- Location of the canton of Delme in the Arrondissement of Château-Salins
- Country: France
- Region: Grand Est
- Department: Moselle
- No. of communes: {{{nbcomm}}}
- Established: 1790
- Disbanded: 2015
- Area: 207.88 km^{2} (80.26 sq mi)
- Population (2012): 5,605
- • Density: 26.96/km^{2} (69.83/sq mi)

= Canton of Delme =

The canton of Delme is a former French administrative division located in the department of the Moselle and the Lorraine region. It was disbanded following the French canton reorganisation which came into effect in March 2015. Its communes became part of the new canton of Le Saulnois. It had 5,605 inhabitants (2012).

==Geography==
This canton was organised around Delme in the arrondissement of Château-Salins. Its altitude varied between 187 m (Ajoncourt) and 401 m (Puzieux) for a medium altitude of 246 m.

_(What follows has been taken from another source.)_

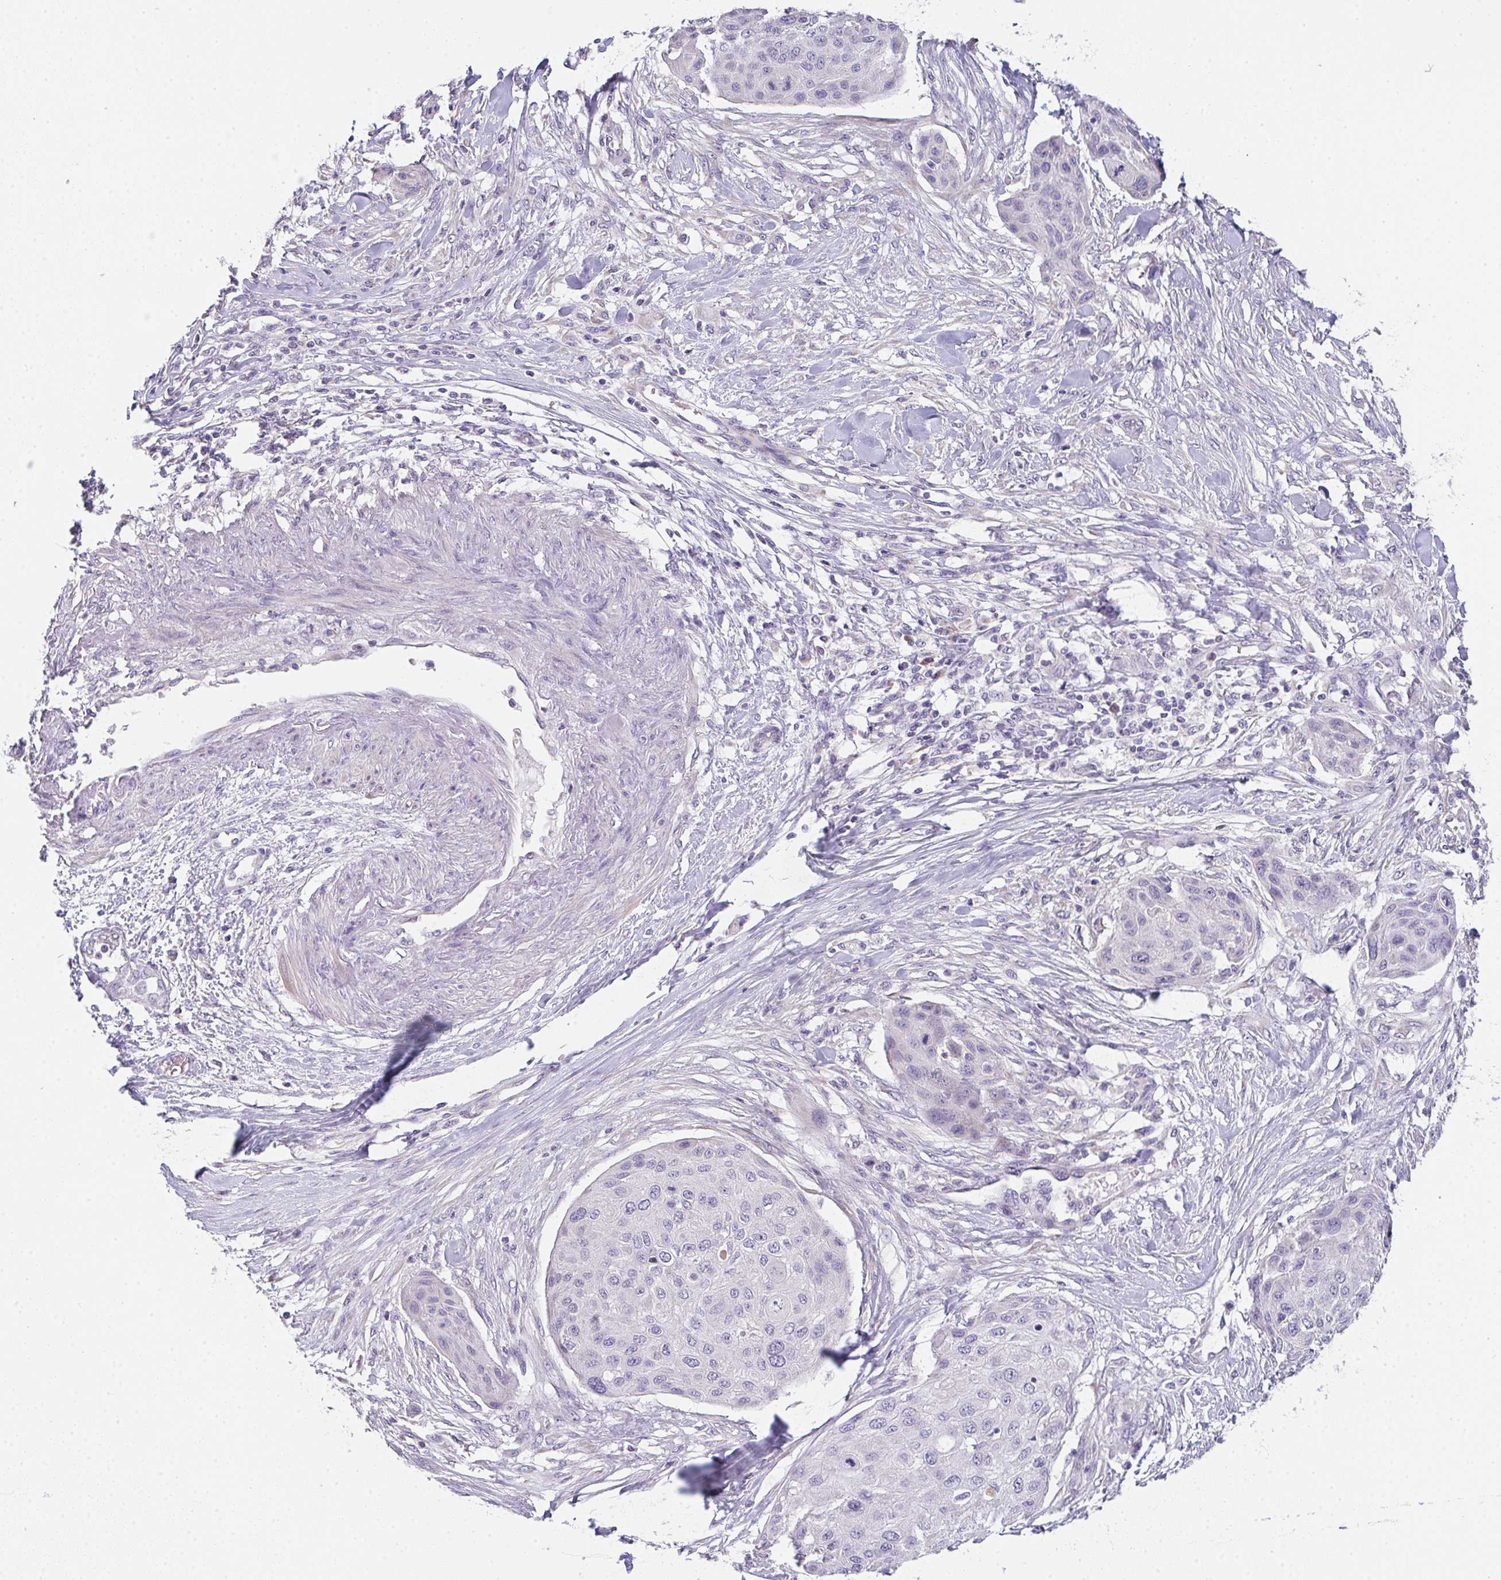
{"staining": {"intensity": "negative", "quantity": "none", "location": "none"}, "tissue": "skin cancer", "cell_type": "Tumor cells", "image_type": "cancer", "snomed": [{"axis": "morphology", "description": "Squamous cell carcinoma, NOS"}, {"axis": "topography", "description": "Skin"}], "caption": "IHC image of neoplastic tissue: human skin squamous cell carcinoma stained with DAB (3,3'-diaminobenzidine) reveals no significant protein expression in tumor cells. Nuclei are stained in blue.", "gene": "CACNA1S", "patient": {"sex": "female", "age": 87}}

The canton comprised the following communes:

- Ajoncourt
- Alaincourt-la-Côte
- Aulnois-sur-Seille
- Bacourt
- Baudrecourt
- Bréhain
- Château-Bréhain
- Chenois
- Chicourt
- Craincourt
- Delme
- Donjeux
- Fonteny
- Fossieux
- Frémery
- Hannocourt
- Jallaucourt
- Juville
- Laneuveville-en-Saulnois
- Lemoncourt
- Lesse
- Liocourt
- Lucy
- Malaucourt-sur-Seille
- Marthille
- Morville-sur-Nied
- Oriocourt
- Oron
- Prévocourt
- Puzieux
- Saint-Epvre
- Tincry
- Villers-sur-Nied
- Viviers
- Xocourt

==History==
It was established as a canton of the former department of Meurthe. It was annexed in its entirety by Germany in 1871, in accordance with the treaty of Frankfurt. It was included into the department of the Moselle in 1918.